Commanders and leaders
- Irvin McDowell David Hunter Charles Henry Tompkins: Milledge Luke Bonham Richard S. Ewell (WIA) John Quincy Marr † William "Extra Billy" Smith

Strength
- Between 50 and 86: Between 40 and 80 engaged

Casualties and losses
- 1 killed 4 wounded 3 captured: 1 killed 2 wounded 5 captured

= Battle of Fairfax Court House (1861) =

First land engagement of the American Civil War with casualties

The Battle of Fairfax Court House was the first land engagement of the American Civil War with fatal casualties. On June 1, 1861, a Union scouting party clashed with the local militia in Fairfax, Virginia, resulting in the war's first deaths in action, and the first wounding of a field-grade officer.

The Union had sent a regular cavalry patrol under Lieutenant Charles H. Tompkins to estimate enemy numbers in the area. At Fairfax Court House, they surprised a small Confederate rifle company under Captain John Q. Marr, and took some prisoners. Marr rallied his unit, but was killed, and command was taken over by a civilian ex-governor of Virginia, William Smith, who forced the Union to retreat.

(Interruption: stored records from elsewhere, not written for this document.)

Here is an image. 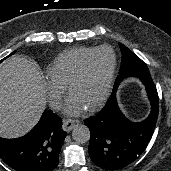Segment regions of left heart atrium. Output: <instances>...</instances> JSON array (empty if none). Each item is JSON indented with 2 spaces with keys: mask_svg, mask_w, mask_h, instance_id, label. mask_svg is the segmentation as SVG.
Segmentation results:
<instances>
[{
  "mask_svg": "<svg viewBox=\"0 0 171 171\" xmlns=\"http://www.w3.org/2000/svg\"><path fill=\"white\" fill-rule=\"evenodd\" d=\"M87 109L86 104L75 94L70 93L64 105V112L67 115L78 116Z\"/></svg>",
  "mask_w": 171,
  "mask_h": 171,
  "instance_id": "obj_1",
  "label": "left heart atrium"
}]
</instances>
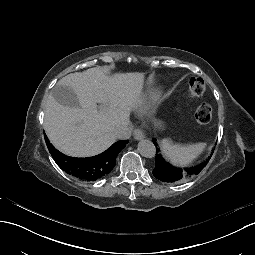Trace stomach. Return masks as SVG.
Listing matches in <instances>:
<instances>
[{"label":"stomach","instance_id":"1","mask_svg":"<svg viewBox=\"0 0 255 255\" xmlns=\"http://www.w3.org/2000/svg\"><path fill=\"white\" fill-rule=\"evenodd\" d=\"M161 125H162L161 121H156L155 122V126H160L161 127Z\"/></svg>","mask_w":255,"mask_h":255}]
</instances>
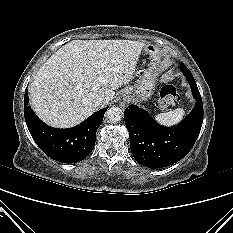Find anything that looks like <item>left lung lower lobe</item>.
<instances>
[{"instance_id":"obj_1","label":"left lung lower lobe","mask_w":233,"mask_h":233,"mask_svg":"<svg viewBox=\"0 0 233 233\" xmlns=\"http://www.w3.org/2000/svg\"><path fill=\"white\" fill-rule=\"evenodd\" d=\"M196 104L178 125L165 127L145 110L130 105L124 112L134 158L143 166L163 168L181 160L193 147L203 123V103L196 82L188 78Z\"/></svg>"}]
</instances>
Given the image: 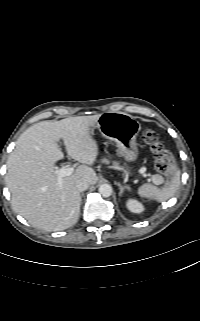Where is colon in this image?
I'll list each match as a JSON object with an SVG mask.
<instances>
[{
  "label": "colon",
  "mask_w": 200,
  "mask_h": 321,
  "mask_svg": "<svg viewBox=\"0 0 200 321\" xmlns=\"http://www.w3.org/2000/svg\"><path fill=\"white\" fill-rule=\"evenodd\" d=\"M144 141L150 146L154 153L157 171L165 176H169L173 165V157L170 152L163 147L157 134L153 131H147L144 134Z\"/></svg>",
  "instance_id": "obj_1"
}]
</instances>
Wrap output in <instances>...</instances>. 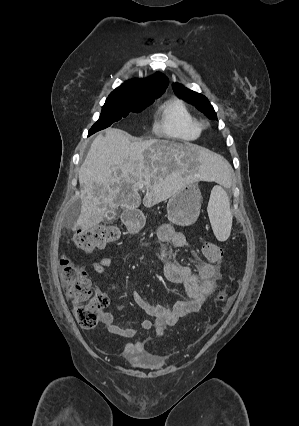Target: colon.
Here are the masks:
<instances>
[{
	"label": "colon",
	"mask_w": 299,
	"mask_h": 426,
	"mask_svg": "<svg viewBox=\"0 0 299 426\" xmlns=\"http://www.w3.org/2000/svg\"><path fill=\"white\" fill-rule=\"evenodd\" d=\"M119 238V230L114 226H96L79 230L73 239L74 246L81 251L90 252L102 248ZM204 256L211 262L221 263L224 260V250L214 244L203 246ZM62 282L66 297L74 304V314L78 324L84 329L94 328L99 320V313L107 304L102 292L95 289L87 277L85 270L75 265L67 257L61 260ZM221 303L227 301V295L218 296Z\"/></svg>",
	"instance_id": "colon-1"
}]
</instances>
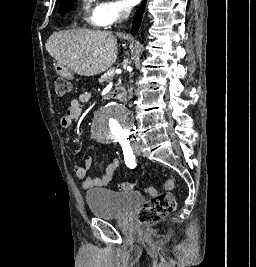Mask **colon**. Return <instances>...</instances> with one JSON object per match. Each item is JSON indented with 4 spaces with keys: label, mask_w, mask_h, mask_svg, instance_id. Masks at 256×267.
I'll return each mask as SVG.
<instances>
[{
    "label": "colon",
    "mask_w": 256,
    "mask_h": 267,
    "mask_svg": "<svg viewBox=\"0 0 256 267\" xmlns=\"http://www.w3.org/2000/svg\"><path fill=\"white\" fill-rule=\"evenodd\" d=\"M55 91L58 96H65L71 91V83L67 81V77L56 76L54 81ZM175 187L173 179L168 178L165 182V188L171 190ZM121 191H135L137 185L134 182H122L119 185ZM149 195L157 196L151 197L137 212V218L143 228H150L152 222H157L166 216L170 215L176 209V201L171 193L157 192L153 188L146 190Z\"/></svg>",
    "instance_id": "obj_1"
}]
</instances>
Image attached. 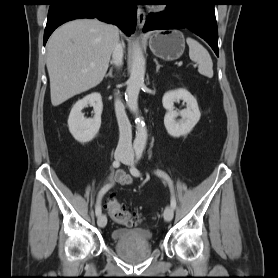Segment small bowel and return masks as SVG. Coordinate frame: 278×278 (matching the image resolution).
<instances>
[{
  "label": "small bowel",
  "instance_id": "1",
  "mask_svg": "<svg viewBox=\"0 0 278 278\" xmlns=\"http://www.w3.org/2000/svg\"><path fill=\"white\" fill-rule=\"evenodd\" d=\"M132 183H133V177L130 174H127L123 170L119 169L114 171L108 176L102 188H108L109 190L114 184L131 185Z\"/></svg>",
  "mask_w": 278,
  "mask_h": 278
}]
</instances>
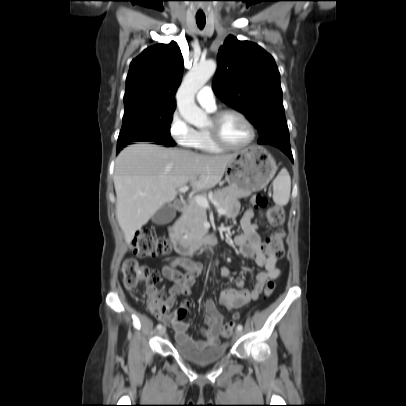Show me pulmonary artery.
Returning <instances> with one entry per match:
<instances>
[{
	"instance_id": "obj_1",
	"label": "pulmonary artery",
	"mask_w": 406,
	"mask_h": 406,
	"mask_svg": "<svg viewBox=\"0 0 406 406\" xmlns=\"http://www.w3.org/2000/svg\"><path fill=\"white\" fill-rule=\"evenodd\" d=\"M197 101L200 105L209 111H213L216 108L215 96L212 88L208 85L202 87L197 93Z\"/></svg>"
}]
</instances>
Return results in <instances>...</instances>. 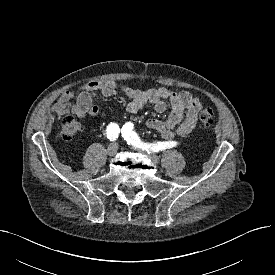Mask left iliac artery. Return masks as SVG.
Instances as JSON below:
<instances>
[{
  "instance_id": "left-iliac-artery-1",
  "label": "left iliac artery",
  "mask_w": 275,
  "mask_h": 275,
  "mask_svg": "<svg viewBox=\"0 0 275 275\" xmlns=\"http://www.w3.org/2000/svg\"><path fill=\"white\" fill-rule=\"evenodd\" d=\"M133 123L128 122L122 127V136L129 143L134 145L136 148H142L146 151L159 152L165 149L176 147L178 142H157V143H144L139 138L138 134L133 130Z\"/></svg>"
}]
</instances>
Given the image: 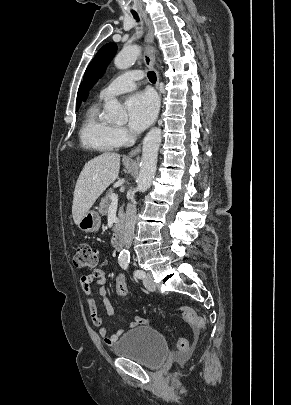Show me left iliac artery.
I'll list each match as a JSON object with an SVG mask.
<instances>
[{
    "instance_id": "left-iliac-artery-1",
    "label": "left iliac artery",
    "mask_w": 291,
    "mask_h": 405,
    "mask_svg": "<svg viewBox=\"0 0 291 405\" xmlns=\"http://www.w3.org/2000/svg\"><path fill=\"white\" fill-rule=\"evenodd\" d=\"M120 265H121V267H122L123 269L126 270V269L128 268V266H129V261L121 262ZM134 275H135L137 278L141 279V278H143V277L145 276V273H144V271H142V270H135V271H134Z\"/></svg>"
}]
</instances>
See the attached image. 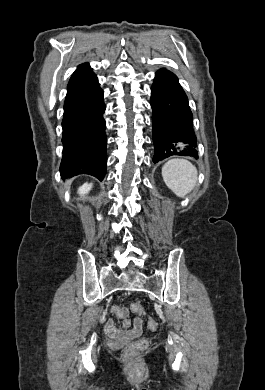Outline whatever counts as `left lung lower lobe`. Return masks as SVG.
Wrapping results in <instances>:
<instances>
[{"label":"left lung lower lobe","instance_id":"obj_1","mask_svg":"<svg viewBox=\"0 0 265 390\" xmlns=\"http://www.w3.org/2000/svg\"><path fill=\"white\" fill-rule=\"evenodd\" d=\"M150 103L153 109V162L176 155L198 159L192 113L176 75L166 69L156 72Z\"/></svg>","mask_w":265,"mask_h":390}]
</instances>
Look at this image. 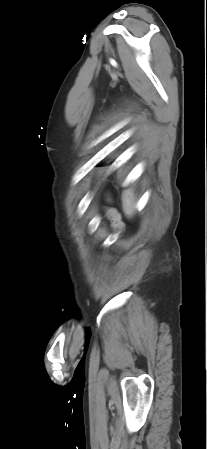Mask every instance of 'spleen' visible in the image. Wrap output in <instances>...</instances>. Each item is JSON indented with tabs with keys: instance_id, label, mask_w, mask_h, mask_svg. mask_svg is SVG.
I'll return each mask as SVG.
<instances>
[{
	"instance_id": "3e777b00",
	"label": "spleen",
	"mask_w": 207,
	"mask_h": 449,
	"mask_svg": "<svg viewBox=\"0 0 207 449\" xmlns=\"http://www.w3.org/2000/svg\"><path fill=\"white\" fill-rule=\"evenodd\" d=\"M123 211L128 216H133L136 206H135V196L131 191H125L122 195Z\"/></svg>"
}]
</instances>
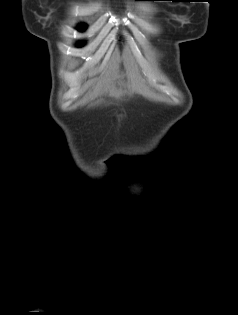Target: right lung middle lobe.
Wrapping results in <instances>:
<instances>
[{
    "label": "right lung middle lobe",
    "instance_id": "right-lung-middle-lobe-1",
    "mask_svg": "<svg viewBox=\"0 0 238 315\" xmlns=\"http://www.w3.org/2000/svg\"><path fill=\"white\" fill-rule=\"evenodd\" d=\"M85 28H86L85 24H82V25H80V26L78 27V30H79V31H84ZM82 44H83V43H81V45H82Z\"/></svg>",
    "mask_w": 238,
    "mask_h": 315
}]
</instances>
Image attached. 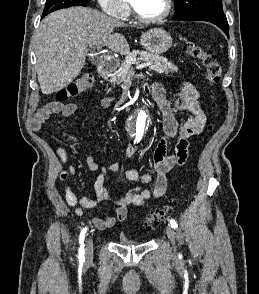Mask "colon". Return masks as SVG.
<instances>
[{"label": "colon", "instance_id": "colon-1", "mask_svg": "<svg viewBox=\"0 0 259 294\" xmlns=\"http://www.w3.org/2000/svg\"><path fill=\"white\" fill-rule=\"evenodd\" d=\"M190 54L201 60L205 70H206V79L208 84L211 87L218 85L221 81L222 68L220 63L217 60V57L210 52L204 51L199 46H191ZM93 75L89 72H86L71 82L65 89L60 91L57 95L58 100L65 101L67 99L76 97L89 89L93 84ZM216 104L213 103V107ZM174 199H170L169 202L162 207L156 209L151 214L147 216L144 222V227L147 231L151 230L154 226L158 225L163 221L166 216L172 211V204Z\"/></svg>", "mask_w": 259, "mask_h": 294}]
</instances>
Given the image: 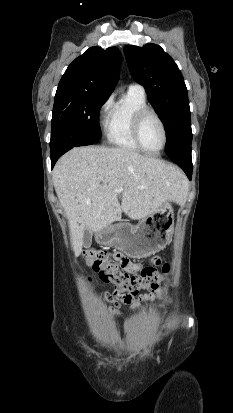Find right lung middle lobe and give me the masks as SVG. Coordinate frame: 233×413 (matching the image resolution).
<instances>
[{"label":"right lung middle lobe","mask_w":233,"mask_h":413,"mask_svg":"<svg viewBox=\"0 0 233 413\" xmlns=\"http://www.w3.org/2000/svg\"><path fill=\"white\" fill-rule=\"evenodd\" d=\"M108 97L80 90H57L50 145L61 140L100 139L99 110Z\"/></svg>","instance_id":"obj_1"}]
</instances>
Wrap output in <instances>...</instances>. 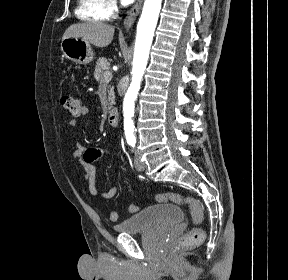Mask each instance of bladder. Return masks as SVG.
I'll use <instances>...</instances> for the list:
<instances>
[{"instance_id":"obj_1","label":"bladder","mask_w":288,"mask_h":280,"mask_svg":"<svg viewBox=\"0 0 288 280\" xmlns=\"http://www.w3.org/2000/svg\"><path fill=\"white\" fill-rule=\"evenodd\" d=\"M184 219L182 209L173 204L148 206L114 226L122 234L160 231L173 227Z\"/></svg>"}]
</instances>
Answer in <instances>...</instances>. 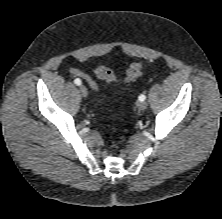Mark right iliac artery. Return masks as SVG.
<instances>
[{
  "instance_id": "82829eb1",
  "label": "right iliac artery",
  "mask_w": 222,
  "mask_h": 219,
  "mask_svg": "<svg viewBox=\"0 0 222 219\" xmlns=\"http://www.w3.org/2000/svg\"><path fill=\"white\" fill-rule=\"evenodd\" d=\"M74 83L76 84V85H81V80L79 79V78H76L75 80H74Z\"/></svg>"
}]
</instances>
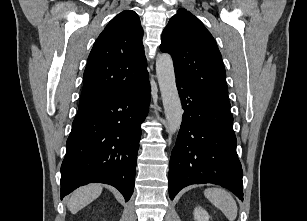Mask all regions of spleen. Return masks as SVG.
I'll return each mask as SVG.
<instances>
[{"instance_id":"obj_1","label":"spleen","mask_w":307,"mask_h":221,"mask_svg":"<svg viewBox=\"0 0 307 221\" xmlns=\"http://www.w3.org/2000/svg\"><path fill=\"white\" fill-rule=\"evenodd\" d=\"M205 197L220 209L229 221L237 217V204L232 195L222 188H208L204 191Z\"/></svg>"}]
</instances>
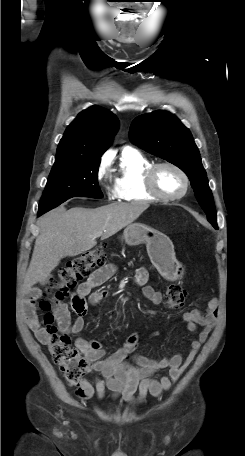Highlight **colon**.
<instances>
[{"mask_svg": "<svg viewBox=\"0 0 245 456\" xmlns=\"http://www.w3.org/2000/svg\"><path fill=\"white\" fill-rule=\"evenodd\" d=\"M107 259L105 247L99 246L69 260L60 268L58 277L50 282L40 302L46 331L50 337L49 352L54 363L62 370L65 379L73 385H78L82 381L91 371L92 365L81 357L72 345L70 337L59 332L55 321L59 319L58 310L67 292L75 288L92 268L105 266ZM185 296L184 289L179 284L172 283L167 287L164 303L168 308L178 309L183 306Z\"/></svg>", "mask_w": 245, "mask_h": 456, "instance_id": "obj_1", "label": "colon"}]
</instances>
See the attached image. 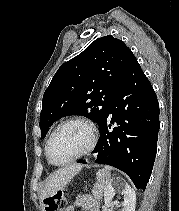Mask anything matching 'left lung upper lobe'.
<instances>
[{"label":"left lung upper lobe","instance_id":"1","mask_svg":"<svg viewBox=\"0 0 179 211\" xmlns=\"http://www.w3.org/2000/svg\"><path fill=\"white\" fill-rule=\"evenodd\" d=\"M133 57L123 41L108 35L62 64L43 96L41 138L56 120L67 115H85L100 128Z\"/></svg>","mask_w":179,"mask_h":211}]
</instances>
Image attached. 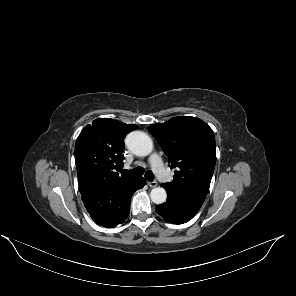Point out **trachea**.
Masks as SVG:
<instances>
[{
	"mask_svg": "<svg viewBox=\"0 0 296 296\" xmlns=\"http://www.w3.org/2000/svg\"><path fill=\"white\" fill-rule=\"evenodd\" d=\"M120 172L123 173V174H126V175H131V176H141V175H143L144 170L141 167H136V168H134L132 170L121 169ZM145 178L149 182H152L153 178H154V175H153L152 171H150V170L146 171Z\"/></svg>",
	"mask_w": 296,
	"mask_h": 296,
	"instance_id": "obj_1",
	"label": "trachea"
}]
</instances>
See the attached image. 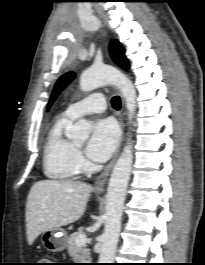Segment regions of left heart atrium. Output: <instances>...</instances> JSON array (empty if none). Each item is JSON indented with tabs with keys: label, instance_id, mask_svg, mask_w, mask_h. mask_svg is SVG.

The engagement is judged to have been inconclusive. The Union did not gain the intelligence it was seeking, and had to delay its drive on Richmond, thus enabling the Confederates to build up their strength at Manassas in advance of the much larger bigger battle there, the following month. Tompkins was criticized for exceeding his orders, although they had been somewhat imprecise.

==Background==
On April 15, 1861, the day after the surrender of Fort Sumter in the harbor of Charleston, South Carolina to Confederate forces, President Abraham Lincoln called for 75,000 volunteers to reclaim federal property and to suppress the rebellion begun by the seven Deep South states, which had formed the Confederate States of America (Confederacy). Four Upper South States, including Virginia, refused to furnish troops for this purpose and began the process of secession from the Union with the intent of joining the Confederacy.

On April 17, the Virginia Secession Convention began in Richmond, Virginia for the purpose of considering the secession of Virginia. A majority of the delegates immediately passed an ordinance of secession and authorized the governor to call for volunteers to join the military forces of Virginia to defend the state against Federal military action. Virginia Governor John Letcher appointed Robert E. Lee as commander in chief of Virginia’s army and navy forces on April 22, at the grade of major general. On April 24, Virginia and the Confederate States agreed that the Virginia forces would be under the overall direction of the Confederate President pending completion of the process of Virginia joining the Confederate States. These actions effectively took Virginia out of the Union despite the scheduling of a popular vote on the question of secession for May 23.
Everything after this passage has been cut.